Reference: W. Balmant, M. H. Sugai-Guérios, J. H. Coradin, N. Krieger, A. Furigo Junior, and D. A. Mitchell, "A Model for Growth of a Single Fungal Hypha Based on Well-Mixed Tanks in Series: Simulation of Nutrient and Vesicle Transport in Aerial Reproductive Hyphae", PLoS One, vol. 10, no. 3, p. e0120307, Mar. 2015. (https://dx.doi.org/10.1371/journal.pone.0120307)

Fig 2. Description of a non-septate reproductive hypha as a series of well-mixed tanks.

Phenomena are denoted by capital letters: (i) Nutrient is provided by the vegetative hypha (tank 0) at the base of the reproductive hypha (tanks 1 to n) and moves towards the tip (tank n) by diffusion between the tanks and convective flow of the cytoplasm. This convective flow is due to evaporation at the hyphal tip; (ii) In the vesicle-producing zone (tanks i+1 to n-1), nutrient is used to produce vesicles containing cell wall precursors; (iii) The vesicles move towards the tip with a fixed velocity (i.e. there is no diffusive contribution to their transport) that can be different from that of the cytoplasm; (iv) The tip (tank n) extends due to the absorption of vesicles.

main is the simplified model implementation in which the simulation begins with N reactors (N > Nv) and the tip-tank reactor extends indefinitely until the defined time span tspan

mainWithEvent.m is the simplified model implementation in which the simulation begins with N reactors (N > Nv) and the simulation ends on time t in which the tip-tank reactor reaches twice its initial length.
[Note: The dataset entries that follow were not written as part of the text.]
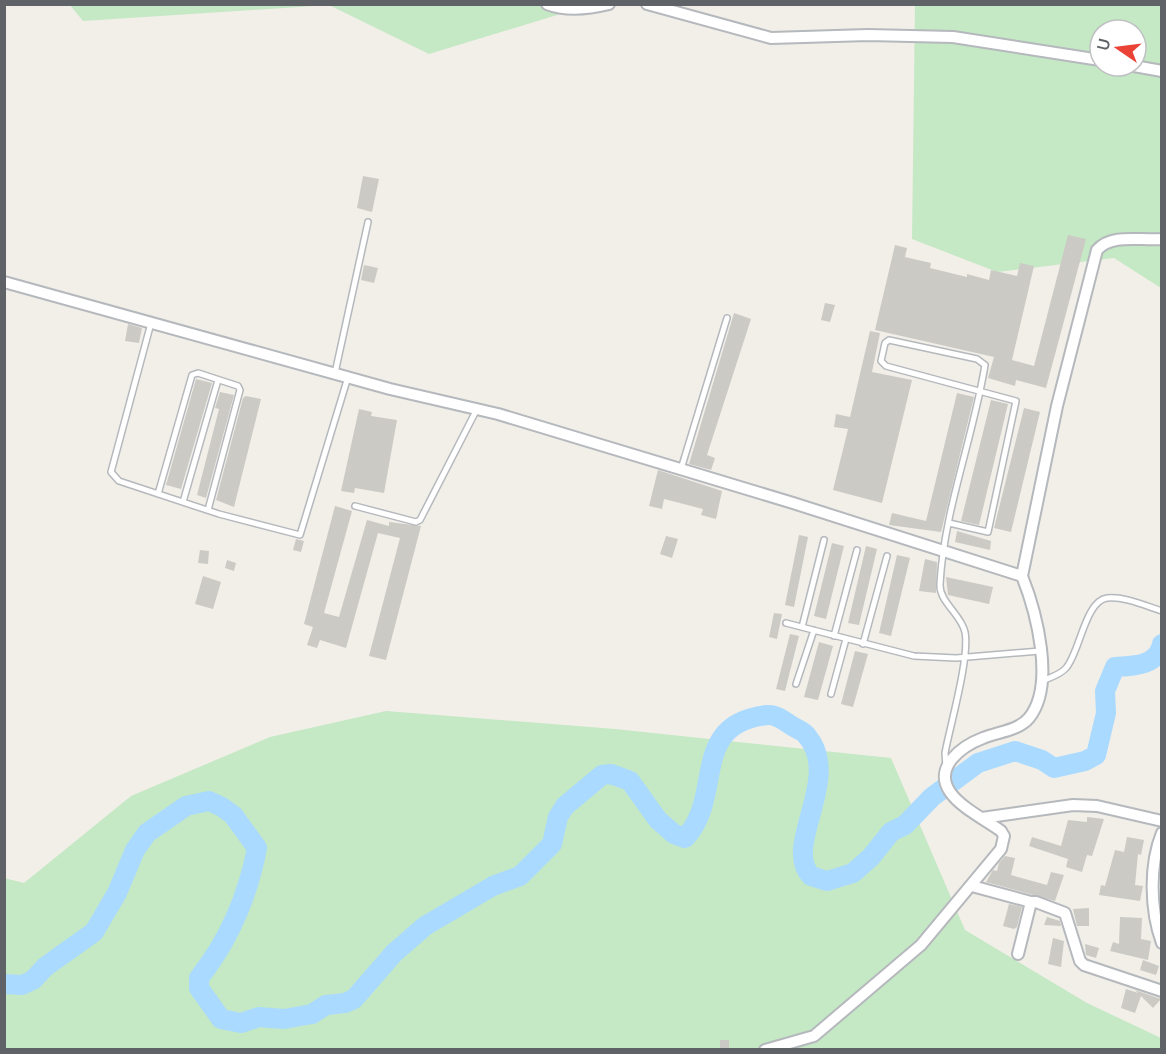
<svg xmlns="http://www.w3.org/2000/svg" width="1166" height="1054" font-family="Manrope,sans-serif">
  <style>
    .green { fill: #c5e8c5; fill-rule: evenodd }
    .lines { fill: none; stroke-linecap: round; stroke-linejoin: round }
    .river { stroke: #aadaff; stroke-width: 20 }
    .building { fill: #cccac5 }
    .lane-casing { stroke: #b5b8bc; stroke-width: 8 }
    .street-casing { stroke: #b5b8bc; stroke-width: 14 }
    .lane { stroke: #fff; stroke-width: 5 }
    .street { stroke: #fff; stroke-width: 10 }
  </style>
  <rect width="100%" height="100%" fill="#f1efe8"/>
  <path class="green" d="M70,5H590L429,54L329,5L83,21Z
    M915,5H1161V288L1114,258L997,272L912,239ZM1100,30H1136V66H1100Z
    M386,711L615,729L891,758L965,930L1087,1003L1161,1038V1049H5L4,878L24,883L131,796L270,737Z"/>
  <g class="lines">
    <path class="river" d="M4,984L22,985L33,980L45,967L94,932L117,893L135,850L147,833L186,806L209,801L222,807L233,815L257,848C248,895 229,940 199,978V988L221,1019L241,1023L259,1017L284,1019L312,1014L326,1005L345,1003L354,999L394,953L425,926L493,886L520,876L552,844L558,817L565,806L602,775L611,774L630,781L658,820L674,834L685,838C725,796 688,724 767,715C776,714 785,721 792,726C797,729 804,731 807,736C843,778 782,846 811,876L827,881L853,873L871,857L891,832L905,825L932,797L978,763L1015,751L1042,760L1054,768L1085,761L1096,755L1106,713L1105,691L1115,667C1132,666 1158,666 1162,644"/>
  </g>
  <path class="building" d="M363,176L379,179L372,212L357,208Z
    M1068,235L1086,239L1046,388L1016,380L1015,386L988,378L994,357L875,330L895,245L907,248L905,257L931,263L930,268L967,277V274L989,280L991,270L1017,276L1020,263L1034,266L1012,360L1034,366Z
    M364,265L378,268L374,283L361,280Z
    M825,303L835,305L830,322L821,320Z
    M734,313L751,319L707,455L715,458L711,470L689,464Z
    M128,324L142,328L139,343L125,341Z
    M870,331L880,333L872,372L912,380L882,503L833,490L848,429L834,427L836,414L850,417Z
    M196,379L212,383L181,489L166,485Z
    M220,392L234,395L206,498L197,495L219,409L215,408Z
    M957,393L974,397L941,532L889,525L892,513L926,521Z
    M246,396L261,399L234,507L216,500L243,398Z
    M991,400L1008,404L979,525L961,521Z
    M1024,408L1040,412L1011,532L994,528Z
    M359,409L372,412L371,416L397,420L384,493L355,488L354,493L341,491Z
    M658,470L722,491L716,519L701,515L703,509L664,499L662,509L649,506Z
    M335,506L352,511L324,613L339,617L367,520L389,526V522L421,526L386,660L369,656L400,538L378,533L346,648L320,640L317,648L307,645L313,627L304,624Z
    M957,531L991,541L990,550L955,542Z
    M799,535L808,537L794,607L785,605Z
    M666,536L678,539L672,558L660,554Z
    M296,539L304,541L301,552L293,550Z
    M832,543L844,546L826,619L814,616Z
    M866,546L877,549L859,625L848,623Z
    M200,550L209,551L208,564L198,563Z
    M897,555L910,558L891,636L879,633Z
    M925,559L937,562L936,593L919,591Z
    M227,560L236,563L234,571L225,568Z
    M203,576L221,582L213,609L195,604Z
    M946,577L993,587L989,604L948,595Z
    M774,613L782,614L777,639L769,637Z
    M790,634L799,636L785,691L776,689Z
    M819,642L833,646L818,700L804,697Z
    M855,651L868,654L853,707L841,704Z
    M1087,817L1104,819L1092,856L1087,855L1082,872L1066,867L1068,859L1029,846L1032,837L1061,846L1068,820L1087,822Z
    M1127,837L1144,840L1141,855L1138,854L1135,885L1143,886L1140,901L1099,895L1101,885L1105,886L1115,850L1124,852Z
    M1005,856L1015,858L1011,875L1047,885L1051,872L1064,875L1055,901L986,882L993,870L997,871L999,863Z
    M1009,904L1022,907L1017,927L1014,929L1003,926Z
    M1089,908V926H1077L1073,909Z
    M1047,917L1060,921L1061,926L1044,925Z
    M1120,917L1142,918L1141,939L1151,941L1148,960L1110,951L1113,942L1119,944Z
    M1053,938L1064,941L1061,967L1048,964Z
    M1085,944L1099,948L1096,958L1086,955Z
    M1143,960L1159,966L1156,975L1140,970Z
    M1126,989L1138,993L1135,990L1161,999L1153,1008L1141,996L1135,1013L1121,1008Z
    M720,1040H729V1049L720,1048Z"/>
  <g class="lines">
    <g class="lane-casing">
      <path id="lane" d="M151,323L111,472L119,481L219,514L300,535L348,377
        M335,373L368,222
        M681,469L727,318
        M158,494L192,375L198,373L238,386L240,390L208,510
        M183,502L218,380
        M355,506L416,522L420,520L477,409
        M786,623L914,656L956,658L1040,651
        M802,627L824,540
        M834,636L857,550
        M863,644L887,556
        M1042,681C1051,677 1060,675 1066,668C1080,652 1085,601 1107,598C1124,596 1146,606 1162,611
        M796,684L814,630
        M831,694L846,639
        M946,766L945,753C950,726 970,657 965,632C961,614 939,602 940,584C944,510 973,439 985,365L977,359L889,340L885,343L881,361L886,366L1016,401L988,532L949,523"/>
    </g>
    <g class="street-casing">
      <path id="street" d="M547,4C567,12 589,9 609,4
        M647,4L771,38L868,35L953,37L1100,60
        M1134,66L1162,71
        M4,282L390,389L498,414L793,503L1022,576C1036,611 1056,685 1029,718C1018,731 997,732 983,738C962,746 933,767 950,792C961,808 986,820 1001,831L1004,836L1001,849L921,945L814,1036L765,1050
        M1022,576L1057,406L1097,250C1112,233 1141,241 1162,239
        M982,818L1073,805L1097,806L1162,821
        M1162,833C1149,865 1150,910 1162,943
        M972,886L1031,902
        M1018,954L1031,902H1036L1065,913L1080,961L1084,965L1162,991"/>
    </g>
    <use href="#lane" class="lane"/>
    <use href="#street" class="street"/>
  </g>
  <rect width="1166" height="1054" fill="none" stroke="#5f6368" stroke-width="12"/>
  <g transform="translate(1118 48) rotate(284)"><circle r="28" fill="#ffffff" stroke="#bfc1c3" stroke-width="1.5"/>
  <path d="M0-4.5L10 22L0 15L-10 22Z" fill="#ea4335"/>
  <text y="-9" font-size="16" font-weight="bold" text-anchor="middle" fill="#5f6368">U</text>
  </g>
</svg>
mainWithEventAndLoop.m is the complete model implementation. N can be any positive integer and the simulation runs until the maximum number of reactors NMax (defined in row 19 as input parameter) is reached.

HyphalTanks.m comprises the system of Ordinary Differential Equations (ODEs) to be solved. The number of ODEs per loop depends on the number of reactors. The number of ODEs to solve at any given N is 2*N+1.